Tadabbur-i-Quran
- Tadabbur-i-Quran
- Author: Amin Ahsan Islahi
- Original title: تدبر قرآن
- Language: Urdu
- Subject: Quranic commentary
- Genre: Islamic literature
- Publication date: 1980
- Publication place: Pakistan
- Media type: Print (Hardcover)
- Pages: 9 volumes (6,000 pages)

= Tadabbur-i-Quran =

Qur'anic exegeses by Amin Ahsan Islahi

Tadabbur-i-Qur'an (تدبر قرآن) is a exegeses (tafsir) of the Qur'an by Amin Ahsan Islahi based on the concept of thematic and structural coherence, which was originally inspired by Allama Hamiduddin Farahi. The tafsir is extended over nine volumes of six thousand pages. It was originally written in Urdu, but now it is being translated in English. And it is translated in Tamil by Abdur Rahman Umari.

==Contents==
It expounds each surah as a coherent discourse, arranging surahs into pairs, and establishing seven major surah divisions – the entire Qur'an thus emerges as a well-connected and systematic book.

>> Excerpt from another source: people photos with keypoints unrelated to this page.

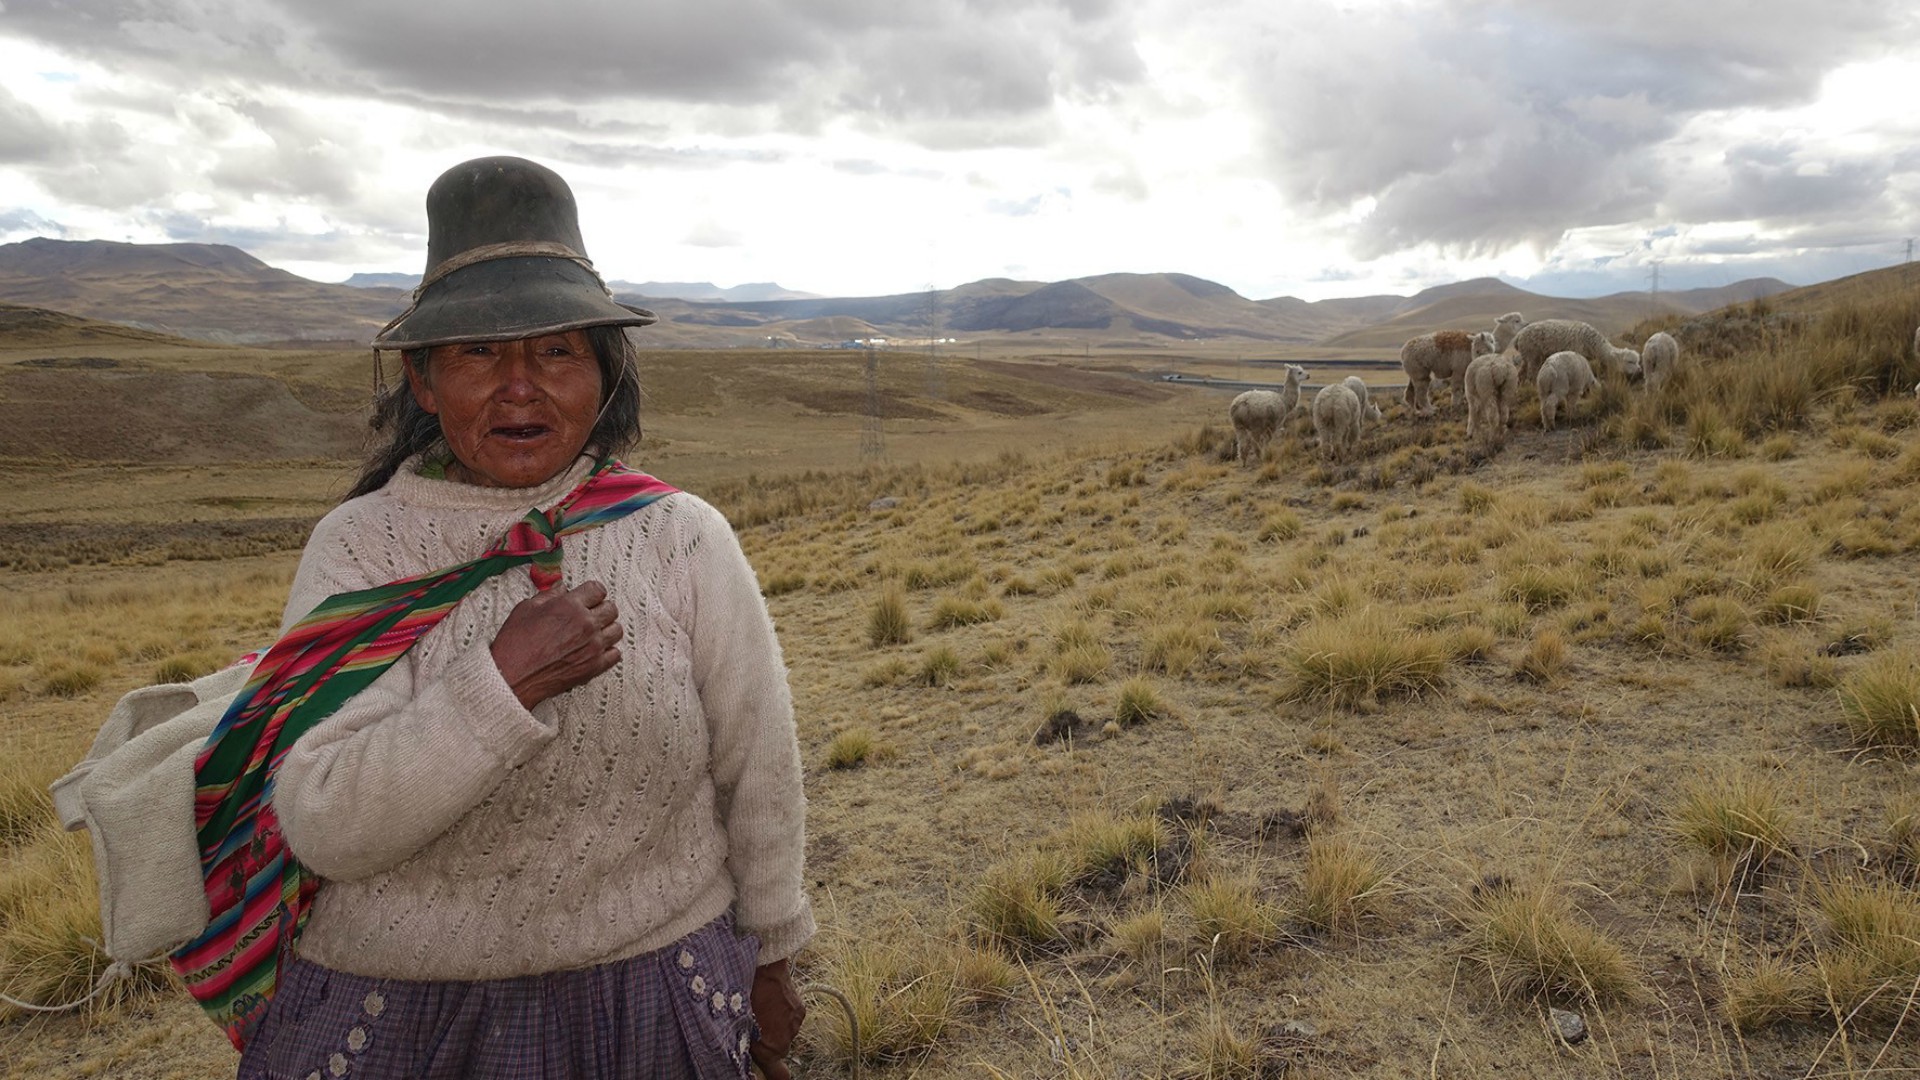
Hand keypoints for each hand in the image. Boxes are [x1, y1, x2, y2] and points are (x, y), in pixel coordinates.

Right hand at [488, 580, 622, 708]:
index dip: (592, 592)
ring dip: (607, 629)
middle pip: (611, 608)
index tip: (589, 596)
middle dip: (601, 608)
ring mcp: (592, 646)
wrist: (512, 676)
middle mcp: (586, 624)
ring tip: (595, 632)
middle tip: (591, 613)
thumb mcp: (526, 609)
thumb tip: (561, 588)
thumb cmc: (515, 645)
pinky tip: (596, 650)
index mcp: (570, 606)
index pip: (598, 589)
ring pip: (617, 630)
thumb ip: (548, 595)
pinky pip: (615, 654)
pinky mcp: (594, 667)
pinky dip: (608, 651)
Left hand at [748, 959, 804, 1079]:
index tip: (776, 1077)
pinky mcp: (801, 1010)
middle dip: (769, 1042)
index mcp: (770, 1047)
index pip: (779, 1074)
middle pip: (779, 1050)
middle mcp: (786, 1039)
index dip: (776, 1076)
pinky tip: (772, 1000)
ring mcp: (795, 1024)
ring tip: (763, 1008)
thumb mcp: (739, 1021)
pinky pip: (792, 1019)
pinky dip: (783, 1014)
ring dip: (776, 1026)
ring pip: (785, 1033)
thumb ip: (745, 1042)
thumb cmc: (748, 993)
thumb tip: (747, 1048)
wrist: (764, 966)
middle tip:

Each division has a distinct theme. Topics within a division are more or less in the order of revelation. Within each division, each member of the pair complements the other in various ways. The seven divisions are as follows:

| Group | From | To | Central theme |
|---|---|---|---|
| 1 | Al-Fatiha ^{[Quran 1:1]} | Al-Ma'ida ^{[Quran 5:1]} | Islamic law |
| 2 | Al-An'am ^{[Quran 6:1]} | At-Tawba ^{[Quran 9:1]} | The consequences of denying the holy Prophet for the polytheists of Mecca |
| 3 | Yunus ^{[Quran 10:1]} | An-Nur ^{[Quran 24:1]} | Glad tidings of domination of the holy Prophet |
| 4 | Al-Furqan ^{[Quran 25:1]} | Al-Ahzab ^{[Quran 33:1]} | Arguments on the prophethood of the holy Prophet and the requirements of faith in him |
| 5 | Saba ^{[Quran 34:1]} | Al-Hujraat ^{[Quran 49:1]} | Arguments on monotheism and the requirements of faith in it |
| 6 | Qaf ^{[Quran 50:1]} | At-Tahrim ^{[Quran 66:1]} | Arguments on afterlife and the requirements of faith in it |
| 7 | Al-Mulk ^{[Quran 67:1]} | An-Nas ^{[Quran 114:1]} | Admonition to the Quraysh about their fate in the Herein and the Hereafter if they deny the holy Prophet |

===Response to Orientalists===
For quite some time, there was a theory that there is no coherence in Qurān. It was asserted that Qurān is a collection of different verses having no logical connection with each other. In the late 19th and early 20th century Western scholars propounded the theory and some of them proposed chronological order on the basis of which the Qurān should be rearranged. On the other hand, Qurān has the most important place in the Muslim community. They derive all religious guidance and aspirations from the Qurān.

Orientalists assert that Qurān does not even fulfil the characteristics of a book. How can it be claimed to be the best of all the books? Tadabbur-i-Qurān is conceived to an answer to the challenge that the Qurān is not a coherent book. Islahi wrote his magnum opus, on the principles derived from his teacher, Farahi, who address the issue in the beginning of 20th century. Islahi started his work on this project at the beginning of his career and completed it in 1980. The work upholds that Qurān is not a haphazardly arranged book, but that there is a structural and thematic coherence in the Qurān. The arrangement of the Qurān is divine and rational. Islahi divided the whole Quran in seven groups named Amud (central theme). Each section is revolving around a particular theme. Each sura is carrying a theme and connected with the adjacent sura as pair. Each is complementing the other by different ways with the exception of sura Fatiha.

===Influence===
The concept of nazm in Qurān adopted by Islahi in his exegesis led him to interpret Qurān in many places different from the other Ulama. Another characteristic of Tadabbur-i-Qurān is specification of the addresses of the text. This is important to determine implication of the tenets of Qurān upon the Muslims. Tadabbur-i-Qurān is influencing Islamīc literature more than any other Qurānic exegetical work in modern times. No future scholar undertaking interpretation and exposition of Qurān or working on Islamīc themes can afford to ignore this monumental exegetical work of Islahi.